言い訳になってしまいますが、仕事の方がかなり忙しくなってとても執筆に割けるような状況ではありませんでした。
ただその間もチマチマ設定や先の展開の詰めはやっていました。 そんなことするくらいなら書けよって言われれば本当にその通りだと思います。
しかも今回のアップも半ば強行です。(まだ15話は書ききれていないので)
というよりも早く九校戦編は終わらせたかったので15話はかなり詰め込み状態になっています。(字数が過去最高になる可能性高し)
ただそのお蔭で第16話で無事に九校戦編を終え、ある意味本番その1の夏休み編に入れそうです。
ただこの16話も割と大変そうですけどね……優等生がどこまで進んでるかが把握できてないのですが、ミラージ・バット本戦ってまだですよね確か。
とりあえず、執筆スピード自体は仕事が少し落ち着いてきたので少しは戻せそうです。
16話を可能な限り早く書き溜め、続く15話も早めに上げられるように努めます。
遅筆かつ更新不定期な本作品ですが、どうかよろしくお願いいたします。









14. 水上デッドヒート&氷炎魔界

 

アイスピラーズ・ブレイクの決勝リーグの面々が次々と決まる頃には並行してバトル・ボードの準決勝が行われていた。

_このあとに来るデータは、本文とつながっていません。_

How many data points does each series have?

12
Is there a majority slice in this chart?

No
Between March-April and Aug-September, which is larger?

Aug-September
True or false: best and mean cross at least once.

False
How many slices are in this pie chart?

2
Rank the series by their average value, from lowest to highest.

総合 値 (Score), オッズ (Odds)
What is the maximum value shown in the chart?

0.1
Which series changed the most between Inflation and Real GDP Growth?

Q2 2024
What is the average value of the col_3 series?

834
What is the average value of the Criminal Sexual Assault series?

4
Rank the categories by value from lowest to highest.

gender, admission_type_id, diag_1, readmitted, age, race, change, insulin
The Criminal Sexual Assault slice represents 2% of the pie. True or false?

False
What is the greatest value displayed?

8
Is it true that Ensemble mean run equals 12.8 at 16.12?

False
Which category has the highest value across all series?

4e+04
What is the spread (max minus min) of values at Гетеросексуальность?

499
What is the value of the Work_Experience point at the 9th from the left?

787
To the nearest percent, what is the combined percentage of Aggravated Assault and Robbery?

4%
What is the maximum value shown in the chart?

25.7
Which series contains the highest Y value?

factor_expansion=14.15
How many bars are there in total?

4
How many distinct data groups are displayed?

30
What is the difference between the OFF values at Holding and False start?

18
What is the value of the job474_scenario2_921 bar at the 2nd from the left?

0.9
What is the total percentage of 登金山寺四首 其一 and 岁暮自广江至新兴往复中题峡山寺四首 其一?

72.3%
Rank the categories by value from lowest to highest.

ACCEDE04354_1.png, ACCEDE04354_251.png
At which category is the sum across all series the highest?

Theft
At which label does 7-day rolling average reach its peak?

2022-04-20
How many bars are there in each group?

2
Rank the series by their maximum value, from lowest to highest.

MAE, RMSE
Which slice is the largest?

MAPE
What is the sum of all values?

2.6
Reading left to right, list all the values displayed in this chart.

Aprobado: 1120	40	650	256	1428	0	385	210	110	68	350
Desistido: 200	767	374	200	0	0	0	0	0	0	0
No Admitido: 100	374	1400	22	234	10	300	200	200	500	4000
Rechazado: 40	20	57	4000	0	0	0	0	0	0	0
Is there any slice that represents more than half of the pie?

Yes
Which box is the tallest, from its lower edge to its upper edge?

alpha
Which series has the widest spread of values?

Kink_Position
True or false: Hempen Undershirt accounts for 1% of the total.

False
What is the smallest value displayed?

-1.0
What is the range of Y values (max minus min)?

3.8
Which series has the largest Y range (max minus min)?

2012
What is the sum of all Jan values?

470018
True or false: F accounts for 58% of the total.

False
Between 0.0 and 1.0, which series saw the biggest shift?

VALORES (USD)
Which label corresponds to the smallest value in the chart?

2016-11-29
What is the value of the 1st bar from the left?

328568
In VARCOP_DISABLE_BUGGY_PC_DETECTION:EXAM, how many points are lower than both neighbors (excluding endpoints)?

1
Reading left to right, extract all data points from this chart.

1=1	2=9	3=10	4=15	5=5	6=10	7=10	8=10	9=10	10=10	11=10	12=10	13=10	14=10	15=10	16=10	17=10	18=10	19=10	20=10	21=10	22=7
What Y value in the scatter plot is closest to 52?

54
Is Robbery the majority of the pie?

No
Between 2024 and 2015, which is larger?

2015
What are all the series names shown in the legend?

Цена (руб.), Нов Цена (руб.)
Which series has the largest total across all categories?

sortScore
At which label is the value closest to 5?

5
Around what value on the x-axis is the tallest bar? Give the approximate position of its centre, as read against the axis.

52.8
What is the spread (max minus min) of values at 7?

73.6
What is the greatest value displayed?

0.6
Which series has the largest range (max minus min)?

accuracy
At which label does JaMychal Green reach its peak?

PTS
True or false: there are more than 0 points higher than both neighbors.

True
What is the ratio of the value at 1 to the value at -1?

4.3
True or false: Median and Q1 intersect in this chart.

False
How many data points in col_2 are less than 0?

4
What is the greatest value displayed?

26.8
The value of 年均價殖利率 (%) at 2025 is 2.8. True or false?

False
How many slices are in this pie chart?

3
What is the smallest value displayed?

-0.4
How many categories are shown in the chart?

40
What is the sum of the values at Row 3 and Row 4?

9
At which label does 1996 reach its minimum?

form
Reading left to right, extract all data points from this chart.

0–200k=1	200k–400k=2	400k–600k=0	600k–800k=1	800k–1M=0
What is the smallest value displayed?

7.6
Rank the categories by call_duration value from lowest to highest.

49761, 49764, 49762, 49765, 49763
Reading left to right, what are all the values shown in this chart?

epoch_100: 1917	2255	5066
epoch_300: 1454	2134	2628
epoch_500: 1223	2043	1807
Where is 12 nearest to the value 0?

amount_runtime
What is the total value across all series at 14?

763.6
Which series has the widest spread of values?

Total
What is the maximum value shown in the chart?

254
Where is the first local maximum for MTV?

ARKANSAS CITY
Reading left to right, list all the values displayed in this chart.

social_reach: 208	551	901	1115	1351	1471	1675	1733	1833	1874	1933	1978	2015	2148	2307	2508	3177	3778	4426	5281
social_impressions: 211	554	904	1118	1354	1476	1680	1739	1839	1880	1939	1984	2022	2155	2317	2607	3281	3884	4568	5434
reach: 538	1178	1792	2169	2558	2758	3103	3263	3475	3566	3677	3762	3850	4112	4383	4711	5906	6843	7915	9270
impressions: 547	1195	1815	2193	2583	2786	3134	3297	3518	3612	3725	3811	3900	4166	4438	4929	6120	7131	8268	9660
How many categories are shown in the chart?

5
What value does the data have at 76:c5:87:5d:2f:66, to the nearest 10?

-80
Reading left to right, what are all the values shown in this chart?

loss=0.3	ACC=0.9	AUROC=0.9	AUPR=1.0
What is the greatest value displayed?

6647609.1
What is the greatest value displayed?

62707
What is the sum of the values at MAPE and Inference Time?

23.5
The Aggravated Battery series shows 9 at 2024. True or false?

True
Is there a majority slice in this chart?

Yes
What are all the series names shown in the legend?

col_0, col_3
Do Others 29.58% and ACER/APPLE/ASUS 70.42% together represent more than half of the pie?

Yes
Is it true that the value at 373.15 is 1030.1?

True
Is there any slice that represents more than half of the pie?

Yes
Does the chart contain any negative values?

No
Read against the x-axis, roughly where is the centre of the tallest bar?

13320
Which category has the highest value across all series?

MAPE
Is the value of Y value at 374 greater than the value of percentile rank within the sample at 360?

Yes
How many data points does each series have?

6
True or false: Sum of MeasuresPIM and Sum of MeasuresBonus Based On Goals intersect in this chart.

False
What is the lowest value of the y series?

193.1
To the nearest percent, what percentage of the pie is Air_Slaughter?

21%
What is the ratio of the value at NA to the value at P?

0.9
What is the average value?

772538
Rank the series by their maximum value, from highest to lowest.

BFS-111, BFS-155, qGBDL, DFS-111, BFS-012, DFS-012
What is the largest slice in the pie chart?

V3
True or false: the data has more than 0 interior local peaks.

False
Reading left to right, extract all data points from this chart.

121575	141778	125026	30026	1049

紫輝はエイミィの試合後すぐさまバトル・ボードの会場へ直行。 競技内容を考慮するとこちらの方が紫輝好みなので当然と言えば当然だ。

深雪と雫の対決が決勝で発生する可能性も高いので優先順位はこちらの方が上である。

準決勝の第1試合、スタートこそほのかは出遅れて2番手に甘んじるがそこから一見するとコーナリングでスキを突いて先頭に躍り出る。

……無論相手のライン取りが甘くなったとかそういう簡単な話ではない。 当然達也仕込みの効果的な策が仕掛けられていた。

というのもこの試合は全員がサングラスを装着するという奇妙な光景が広がっていたのだ。

理由は言うに及ばず、ほのかの冒頭発光妨害……要するにフラッシュ対策である。

本来なら水飛沫によって視界が奪われやすいので敬遠されるが、そのリスクを負ってでもフラッシュは対策しなければならない。 まあ当然の選択だろう。

しかし、これもまた達也の計算の内。 フラッシュによるスタートこそ行わなかったが更なる策をほのかに授けていた。

サングラスを装着する場合、水飛沫のリスクも当然あるのだがそれ以上に厄介なのが暗所の認識がしづらくなる点だ。

要するにコースの切れ目……走行ラインを見極めることが難しくなる。

そこにダメ押しとばかりに影を誤認させるような幻影魔法を用いてよりラインを甘く取らせる。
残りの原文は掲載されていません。